Count the lines below that contain the word "Contact" and reply with the number alone.

Extracted page text data
──────────────────────────────

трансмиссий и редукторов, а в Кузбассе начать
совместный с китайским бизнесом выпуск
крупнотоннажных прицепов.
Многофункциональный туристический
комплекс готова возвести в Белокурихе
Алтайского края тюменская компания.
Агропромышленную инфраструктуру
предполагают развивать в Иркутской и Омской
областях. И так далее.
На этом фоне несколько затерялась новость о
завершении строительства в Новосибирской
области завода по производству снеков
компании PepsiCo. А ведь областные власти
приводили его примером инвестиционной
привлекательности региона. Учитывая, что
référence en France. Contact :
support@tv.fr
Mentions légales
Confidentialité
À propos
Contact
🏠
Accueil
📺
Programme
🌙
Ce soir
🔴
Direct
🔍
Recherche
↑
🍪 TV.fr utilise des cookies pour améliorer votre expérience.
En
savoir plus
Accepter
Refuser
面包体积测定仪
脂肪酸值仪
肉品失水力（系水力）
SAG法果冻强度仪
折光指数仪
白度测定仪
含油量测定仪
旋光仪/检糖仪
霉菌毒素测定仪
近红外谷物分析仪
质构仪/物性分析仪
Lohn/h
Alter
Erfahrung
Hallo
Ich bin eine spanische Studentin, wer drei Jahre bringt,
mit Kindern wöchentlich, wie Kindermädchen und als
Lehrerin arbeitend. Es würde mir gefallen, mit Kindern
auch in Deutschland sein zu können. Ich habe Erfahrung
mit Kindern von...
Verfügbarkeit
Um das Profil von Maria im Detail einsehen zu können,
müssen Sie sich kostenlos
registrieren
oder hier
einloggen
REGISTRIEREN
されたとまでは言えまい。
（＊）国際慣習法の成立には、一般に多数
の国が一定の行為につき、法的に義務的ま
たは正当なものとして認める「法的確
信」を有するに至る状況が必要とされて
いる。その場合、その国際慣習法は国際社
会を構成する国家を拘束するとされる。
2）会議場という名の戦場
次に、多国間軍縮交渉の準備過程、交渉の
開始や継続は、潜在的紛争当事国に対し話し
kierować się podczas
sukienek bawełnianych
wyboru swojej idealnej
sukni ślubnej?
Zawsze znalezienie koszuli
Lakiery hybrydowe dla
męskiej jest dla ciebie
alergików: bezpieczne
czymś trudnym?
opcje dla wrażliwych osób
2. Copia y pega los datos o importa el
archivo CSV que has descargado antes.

──────────────────────────────

▶ **WRITTEN RESPONSE**: 2